Informationen zu diesem Beitrag

Veranstalter:Johannes-Gutenberg-Universität Mainz
Datum, Ort:23.11.2012–24.11.2012, Mainz

Bericht von:
Frauke Wetzel, Dresden
E-Mail: <frauke.wetzelgmail.com>

Fotografien und Karikaturen prägen unser Bild von Geschichte wesentlich. Für die Wahrnehmung und Deutung der (Beziehungs-)Geschichte von Tschechen und Deutschen spielen Bilder eine große Rolle. So zählt zum Beispiel das Bild von Jiří Dienstbier und Hans-Dietrich Genscher beim symbolischen Zerschneiden des Eisernen Vorhangs 1989 zu den „Ikonen“ der gemeinsamen Erinnerung. Bilder konstruieren nicht nur Wirklichkeit, sondern werden inszeniert, um medial Emotionen zu vermitteln, Aufmerksamkeit zu generieren und auch zum Handeln anzuregen. Bilder und Karikaturen nehmen teil am Geschehen und dokumentieren bzw. paraphrasieren es. Somit können Bilder als Quelle für historische Sachverhalte und in ihrer Funktion betrachtet werden und als Dokumente für die Untersuchung von historischem Sehverhalten dienen.[1]

Mit dem Thema Bildpolitik befasste sich die Jahrestagung der Historischen Kommission für die böhmischen Länder, die am 23. und 24. November 2012 an der Universität Mainz stattfand. Konzipiert wurde die Tagung von Theresa Langer (Frankfurt am Main / Passau), als Kooperationspartner traten der Fachbereich Kulturanthropologie/Volkskunde am Institut für Film-, Theater- und empirische Kulturwissenschaft, vertreten durch Sarah Scholl-Schneider, und der Arbeitsbereich Osteuropäische Geschichte der Johannes Gutenberg-Universität Mainz, vertreten durch Jan Kusber, auf.
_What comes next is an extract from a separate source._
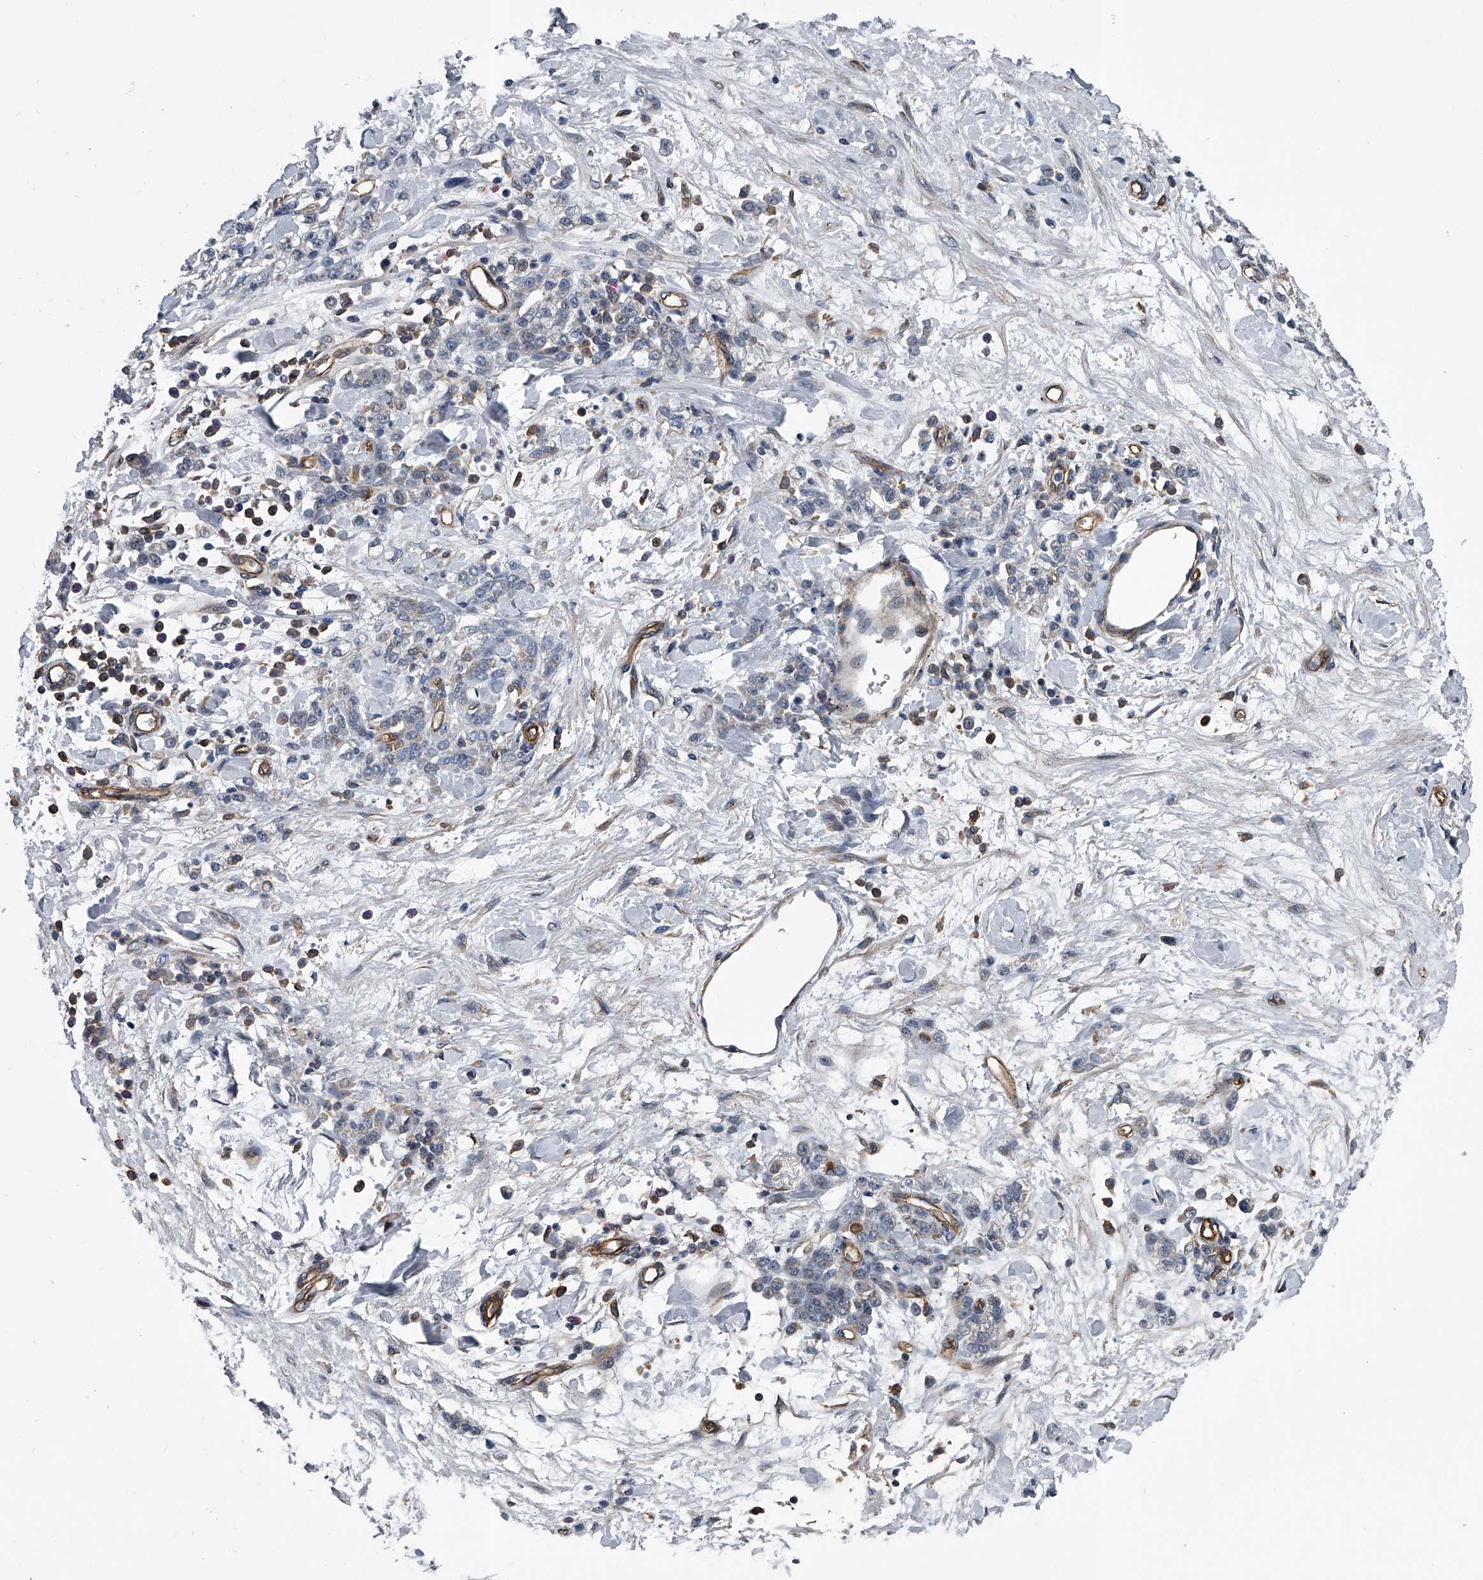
{"staining": {"intensity": "negative", "quantity": "none", "location": "none"}, "tissue": "stomach cancer", "cell_type": "Tumor cells", "image_type": "cancer", "snomed": [{"axis": "morphology", "description": "Normal tissue, NOS"}, {"axis": "morphology", "description": "Adenocarcinoma, NOS"}, {"axis": "topography", "description": "Stomach"}], "caption": "An immunohistochemistry histopathology image of adenocarcinoma (stomach) is shown. There is no staining in tumor cells of adenocarcinoma (stomach).", "gene": "LDLRAD2", "patient": {"sex": "male", "age": 82}}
Die Mainzer Tagung beschäftigte sich mit Teilbereichen der visual history [2], mit Fotografien und Karikaturen, wobei im Mittelpunkt die Veröffentlichungspraktiken standen und der zeitliche Schwerpunkt auf der Mitte des 20. Jahrhunderts, der regionale Fokus auf der Tschechoslowakei, und hier besonders auf den Grenzgebieten, lag. Die „Grenzen des Darstellbaren“ wurden in interdisziplinärer Runde diskutiert – so konnte die Frage nach der Bedeutung des „iconic turn“ für die Beschäftigung mit den böhmischen Ländern und der Tschechoslowakei aus verschiedensten Perspektiven beleuchtet werden.

Den Auftakt der Tagung bildete ein Besuch des Archivs der dpa Deutsche Presse-Agentur picture alliance in Frankfurt/Main. Das Bild hat in den Medien das Wort in seiner Bedeutung überholt. Dieser Bedeutungswandel des Bildes zeigt sich unter anderem an der Größe der dpa-Bilddatenbank mit über 23 Millionen Fotos, die das komplette 20. Jahrhundert bis in die Gegenwart bebildern.[3]
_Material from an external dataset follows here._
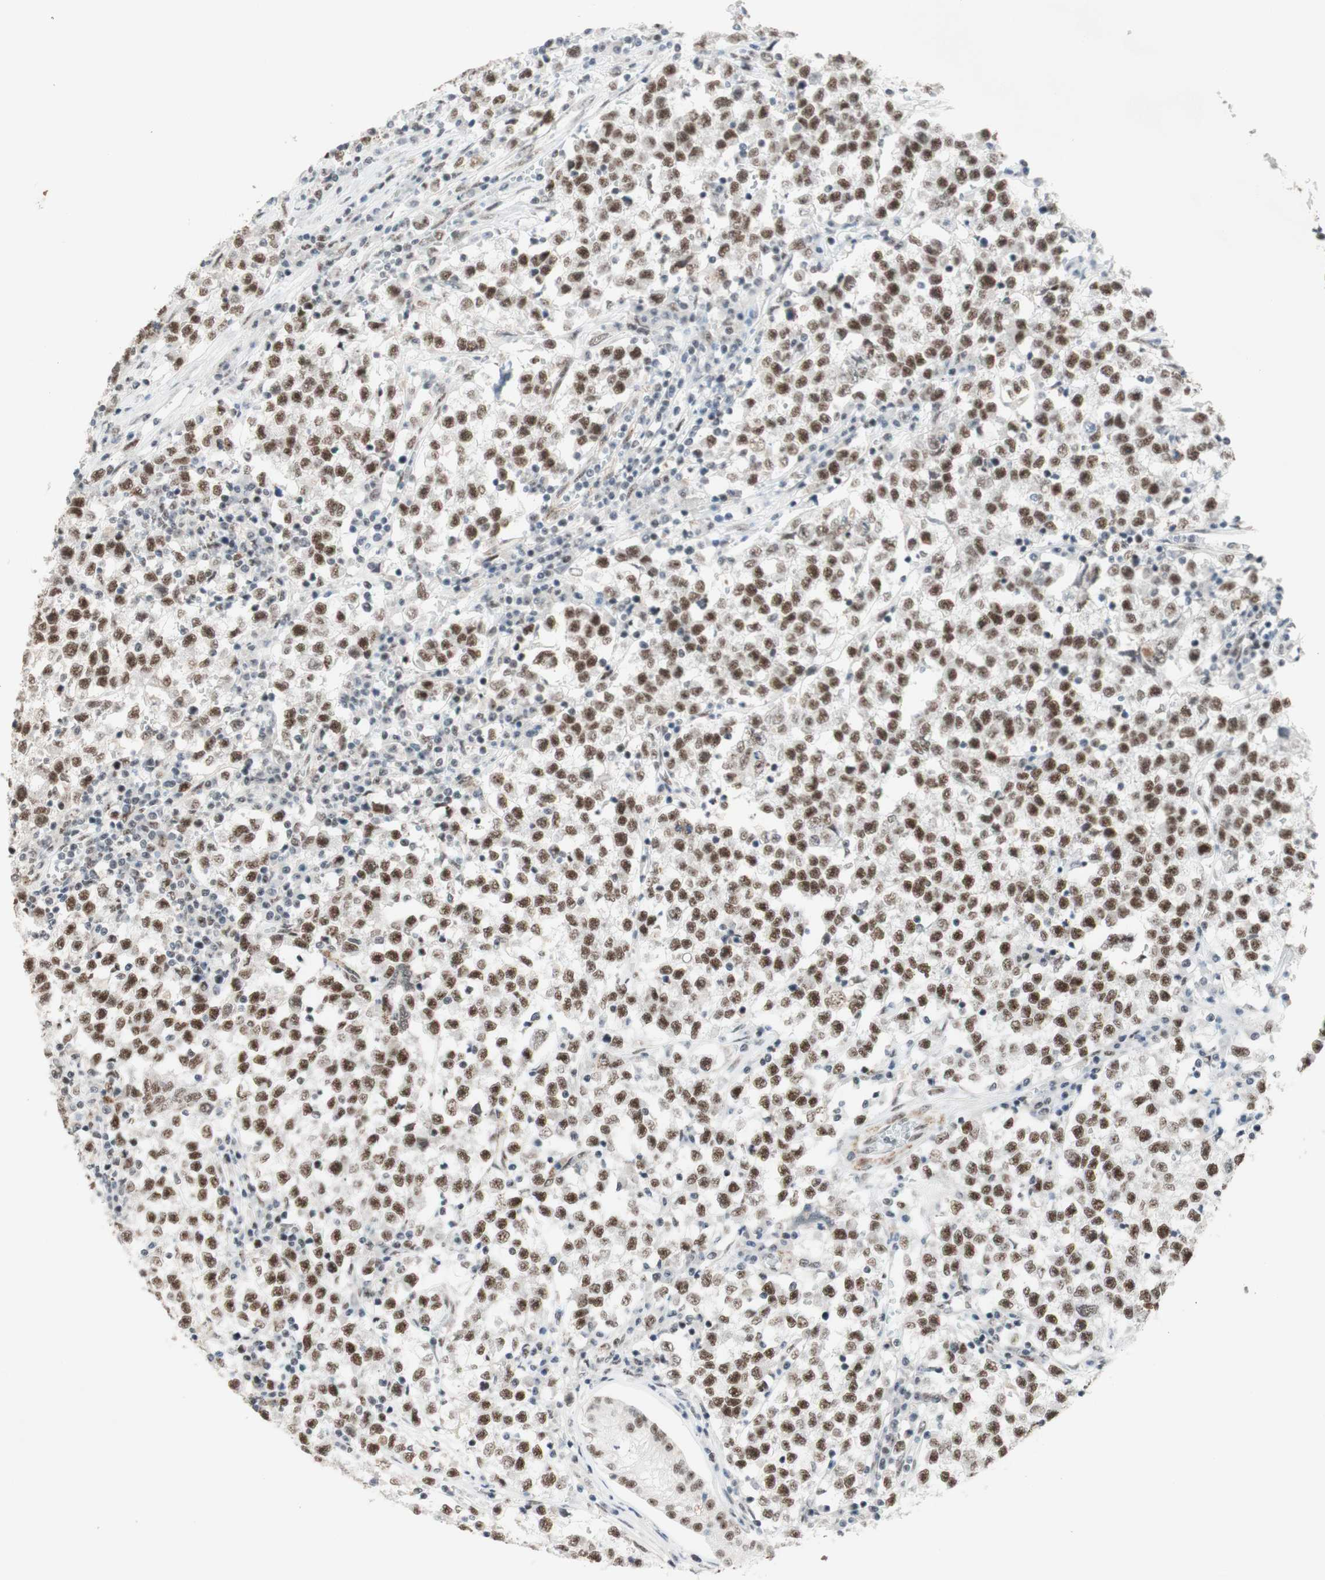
{"staining": {"intensity": "strong", "quantity": ">75%", "location": "nuclear"}, "tissue": "testis cancer", "cell_type": "Tumor cells", "image_type": "cancer", "snomed": [{"axis": "morphology", "description": "Seminoma, NOS"}, {"axis": "topography", "description": "Testis"}], "caption": "A brown stain labels strong nuclear expression of a protein in human testis cancer (seminoma) tumor cells. (brown staining indicates protein expression, while blue staining denotes nuclei).", "gene": "PRPF19", "patient": {"sex": "male", "age": 22}}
In seiner Begrüßung hob ROBERT LUFT (München) die Bedeutung des transdisziplinären Ansatzes bei der Betrachtung der visuellen Medien hervor. Kompetenzen könnten so zusammengeführt werden und Begriffe, die in den einzelnen Disziplinen verschiedenen verstanden würden, klarer definiert werden.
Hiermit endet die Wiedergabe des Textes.